WORK REQUEST:
Repeat the entries exactly, and do not carry the pictures over.

DATASET EXTRACT:
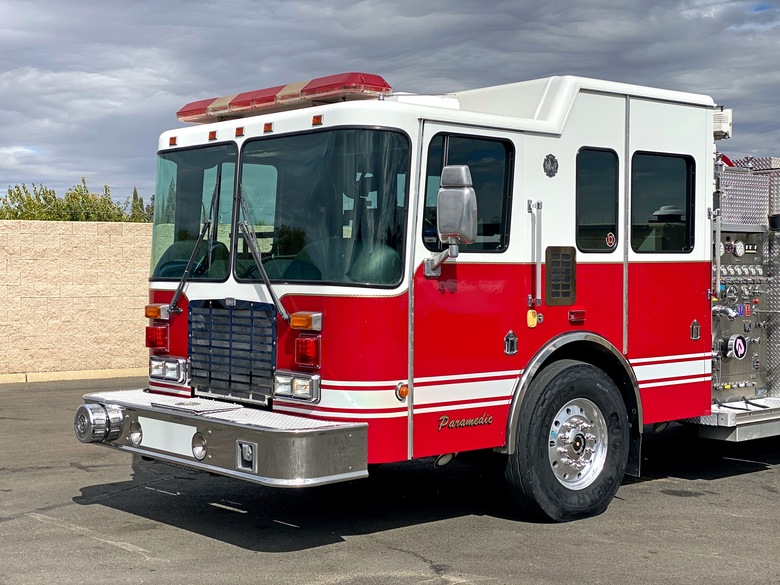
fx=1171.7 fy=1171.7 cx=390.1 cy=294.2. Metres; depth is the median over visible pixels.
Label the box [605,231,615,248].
sticker
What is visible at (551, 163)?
emblem
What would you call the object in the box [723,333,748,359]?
hose inlet cap
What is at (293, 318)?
turn signal
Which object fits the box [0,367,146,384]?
curb
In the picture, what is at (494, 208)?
side window
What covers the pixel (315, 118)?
marker light
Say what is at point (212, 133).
marker light
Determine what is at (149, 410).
bumper
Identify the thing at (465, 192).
side mirror
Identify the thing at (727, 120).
floodlight
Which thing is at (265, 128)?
marker light
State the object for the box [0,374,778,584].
asphalt lot
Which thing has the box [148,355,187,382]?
headlight
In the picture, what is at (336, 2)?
sky
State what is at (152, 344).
red light
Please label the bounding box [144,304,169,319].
turn signal
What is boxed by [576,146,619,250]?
side window
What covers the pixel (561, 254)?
vent
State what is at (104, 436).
siren
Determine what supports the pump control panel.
in the fire truck
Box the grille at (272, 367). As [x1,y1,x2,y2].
[187,298,278,404]
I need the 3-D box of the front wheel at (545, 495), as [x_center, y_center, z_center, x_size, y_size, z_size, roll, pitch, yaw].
[1.046,0.857,6.766,0.890,0.946,0.382,-1,2,-41]
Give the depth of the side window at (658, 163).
7.33 m
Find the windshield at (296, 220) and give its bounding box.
[234,128,409,285]
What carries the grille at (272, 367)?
attached to the fire truck
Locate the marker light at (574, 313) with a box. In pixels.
[568,310,585,322]
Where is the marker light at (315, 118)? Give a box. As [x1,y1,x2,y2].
[311,114,322,125]
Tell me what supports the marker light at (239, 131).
attached to the fire truck
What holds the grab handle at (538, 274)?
attached to the fire truck
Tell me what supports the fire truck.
on the asphalt lot
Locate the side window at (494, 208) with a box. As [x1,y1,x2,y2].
[421,132,513,253]
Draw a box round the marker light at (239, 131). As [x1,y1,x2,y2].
[234,126,244,136]
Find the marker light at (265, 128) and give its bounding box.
[263,122,273,132]
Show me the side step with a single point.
(759, 426)
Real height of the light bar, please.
0.114 m
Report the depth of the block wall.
15.72 m
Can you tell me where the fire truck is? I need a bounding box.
[79,63,779,521]
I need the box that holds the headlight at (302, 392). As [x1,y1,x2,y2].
[273,370,320,402]
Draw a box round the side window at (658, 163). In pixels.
[630,151,693,252]
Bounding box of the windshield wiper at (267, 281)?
[233,190,291,323]
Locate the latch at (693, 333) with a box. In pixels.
[689,320,700,339]
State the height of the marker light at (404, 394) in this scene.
0.096 m
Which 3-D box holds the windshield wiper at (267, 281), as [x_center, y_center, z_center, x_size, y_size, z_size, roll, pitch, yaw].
[-0.723,-0.253,6.331,0.248,0.734,0.698,-1,2,-22]
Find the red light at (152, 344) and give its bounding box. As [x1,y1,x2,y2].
[145,324,168,350]
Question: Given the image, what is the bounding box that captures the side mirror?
[424,164,477,273]
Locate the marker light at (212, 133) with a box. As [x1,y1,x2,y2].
[208,130,217,139]
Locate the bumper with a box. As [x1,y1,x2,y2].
[77,389,371,486]
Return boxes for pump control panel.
[711,225,769,401]
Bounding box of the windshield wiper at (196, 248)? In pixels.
[168,175,222,311]
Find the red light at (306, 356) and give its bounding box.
[293,335,320,367]
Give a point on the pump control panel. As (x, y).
(727, 269)
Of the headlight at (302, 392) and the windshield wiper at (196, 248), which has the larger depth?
the windshield wiper at (196, 248)
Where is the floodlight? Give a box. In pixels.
[713,107,733,139]
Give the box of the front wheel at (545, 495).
[505,358,633,522]
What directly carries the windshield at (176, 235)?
in the fire truck
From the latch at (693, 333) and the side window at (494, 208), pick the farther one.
the latch at (693, 333)
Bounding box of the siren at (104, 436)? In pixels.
[74,403,123,443]
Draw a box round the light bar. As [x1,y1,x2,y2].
[175,72,390,123]
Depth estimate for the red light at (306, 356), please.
5.96 m
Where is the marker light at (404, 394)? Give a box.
[395,381,408,400]
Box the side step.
[694,397,779,440]
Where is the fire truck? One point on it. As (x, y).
(619, 272)
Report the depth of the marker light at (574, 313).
6.72 m
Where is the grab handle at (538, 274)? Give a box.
[528,198,543,308]
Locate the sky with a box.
[0,0,779,207]
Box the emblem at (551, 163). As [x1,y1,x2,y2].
[543,153,558,176]
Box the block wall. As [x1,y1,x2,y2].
[0,219,152,378]
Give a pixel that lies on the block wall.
(96, 249)
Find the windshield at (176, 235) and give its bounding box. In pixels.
[153,143,238,280]
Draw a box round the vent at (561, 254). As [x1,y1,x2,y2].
[544,245,575,305]
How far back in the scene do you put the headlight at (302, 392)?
5.97 m
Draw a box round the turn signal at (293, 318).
[289,312,321,330]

WRITTEN ANSWER:
fx=1171.7 fy=1171.7 cx=390.1 cy=294.2. Metres; depth is the median over visible pixels.
Label the box [605,231,615,248].
sticker
What is visible at (551, 163)?
emblem
What would you call the object in the box [723,333,748,359]?
hose inlet cap
What is at (293, 318)?
turn signal
Which object fits the box [0,367,146,384]?
curb
In the picture, what is at (494, 208)?
side window
What covers the pixel (315, 118)?
marker light
Say what is at point (212, 133).
marker light
Determine what is at (149, 410).
bumper
Identify the thing at (465, 192).
side mirror
Identify the thing at (727, 120).
floodlight
Which thing is at (265, 128)?
marker light
State the object for the box [0,374,778,584].
asphalt lot
Which thing has the box [148,355,187,382]?
headlight
In the picture, what is at (336, 2)?
sky
State what is at (152, 344).
red light
Please label the bounding box [144,304,169,319].
turn signal
What is boxed by [576,146,619,250]?
side window
What covers the pixel (561, 254)?
vent
State what is at (104, 436).
siren
Determine what supports the pump control panel.
in the fire truck
Box the grille at (272, 367). As [x1,y1,x2,y2].
[187,298,278,404]
I need the 3-D box of the front wheel at (545, 495), as [x_center, y_center, z_center, x_size, y_size, z_size, roll, pitch, yaw].
[1.046,0.857,6.766,0.890,0.946,0.382,-1,2,-41]
Give the depth of the side window at (658, 163).
7.33 m
Find the windshield at (296, 220) and give its bounding box.
[234,128,409,285]
What carries the grille at (272, 367)?
attached to the fire truck
Locate the marker light at (574, 313) with a box. In pixels.
[568,310,585,322]
Where is the marker light at (315, 118)? Give a box. As [x1,y1,x2,y2].
[311,114,322,125]
Tell me what supports the marker light at (239, 131).
attached to the fire truck
What holds the grab handle at (538, 274)?
attached to the fire truck
Tell me what supports the fire truck.
on the asphalt lot
Locate the side window at (494, 208) with a box. As [x1,y1,x2,y2].
[421,132,513,253]
Draw a box round the marker light at (239, 131). As [x1,y1,x2,y2].
[234,126,244,136]
Find the marker light at (265, 128) and give its bounding box.
[263,122,273,132]
Show me the side step with a single point.
(759, 426)
Real height of the light bar, please.
0.114 m
Report the depth of the block wall.
15.72 m
Can you tell me where the fire truck is? I need a bounding box.
[79,63,779,521]
I need the box that holds the headlight at (302, 392). As [x1,y1,x2,y2].
[273,370,320,402]
Draw a box round the side window at (658, 163). In pixels.
[630,151,693,252]
Bounding box of the windshield wiper at (267, 281)?
[233,190,291,323]
Locate the latch at (693, 333) with a box. In pixels.
[689,320,700,339]
State the height of the marker light at (404, 394) in this scene.
0.096 m
Which 3-D box holds the windshield wiper at (267, 281), as [x_center, y_center, z_center, x_size, y_size, z_size, roll, pitch, yaw].
[-0.723,-0.253,6.331,0.248,0.734,0.698,-1,2,-22]
Find the red light at (152, 344) and give its bounding box. As [x1,y1,x2,y2].
[145,324,168,350]
Question: Given the image, what is the bounding box that captures the side mirror?
[424,164,477,273]
Locate the marker light at (212, 133) with a box. As [x1,y1,x2,y2].
[208,130,217,139]
Locate the bumper with a box. As [x1,y1,x2,y2].
[77,389,371,486]
Return boxes for pump control panel.
[711,225,769,401]
Bounding box of the windshield wiper at (196, 248)? In pixels.
[168,175,222,311]
Find the red light at (306, 356) and give its bounding box.
[293,335,320,367]
Give a point on the pump control panel. As (x, y).
(727, 269)
Of the headlight at (302, 392) and the windshield wiper at (196, 248), which has the larger depth?
the windshield wiper at (196, 248)
Where is the floodlight? Give a box. In pixels.
[713,107,733,139]
Give the box of the front wheel at (545, 495).
[505,358,633,522]
What directly carries the windshield at (176, 235)?
in the fire truck
From the latch at (693, 333) and the side window at (494, 208), pick the farther one.
the latch at (693, 333)
Bounding box of the siren at (104, 436)? In pixels.
[74,403,123,443]
Draw a box round the light bar. As [x1,y1,x2,y2].
[175,72,390,123]
Depth estimate for the red light at (306, 356), please.
5.96 m
Where is the marker light at (404, 394)? Give a box.
[395,381,408,400]
Box the side step.
[694,397,779,440]
Where is the fire truck? One point on it. As (x, y).
(619, 272)
Report the depth of the marker light at (574, 313).
6.72 m
Where is the grab handle at (538, 274)? Give a box.
[528,198,543,308]
Locate the sky with a box.
[0,0,779,207]
Box the emblem at (551, 163). As [x1,y1,x2,y2].
[543,153,558,176]
Box the block wall. As [x1,y1,x2,y2].
[0,219,152,378]
Give a pixel that lies on the block wall.
(96, 249)
Find the windshield at (176, 235) and give its bounding box. In pixels.
[153,143,238,280]
Draw a box round the vent at (561, 254). As [x1,y1,x2,y2].
[544,245,575,305]
How far back in the scene do you put the headlight at (302, 392)?
5.97 m
Draw a box round the turn signal at (293, 318).
[289,312,321,330]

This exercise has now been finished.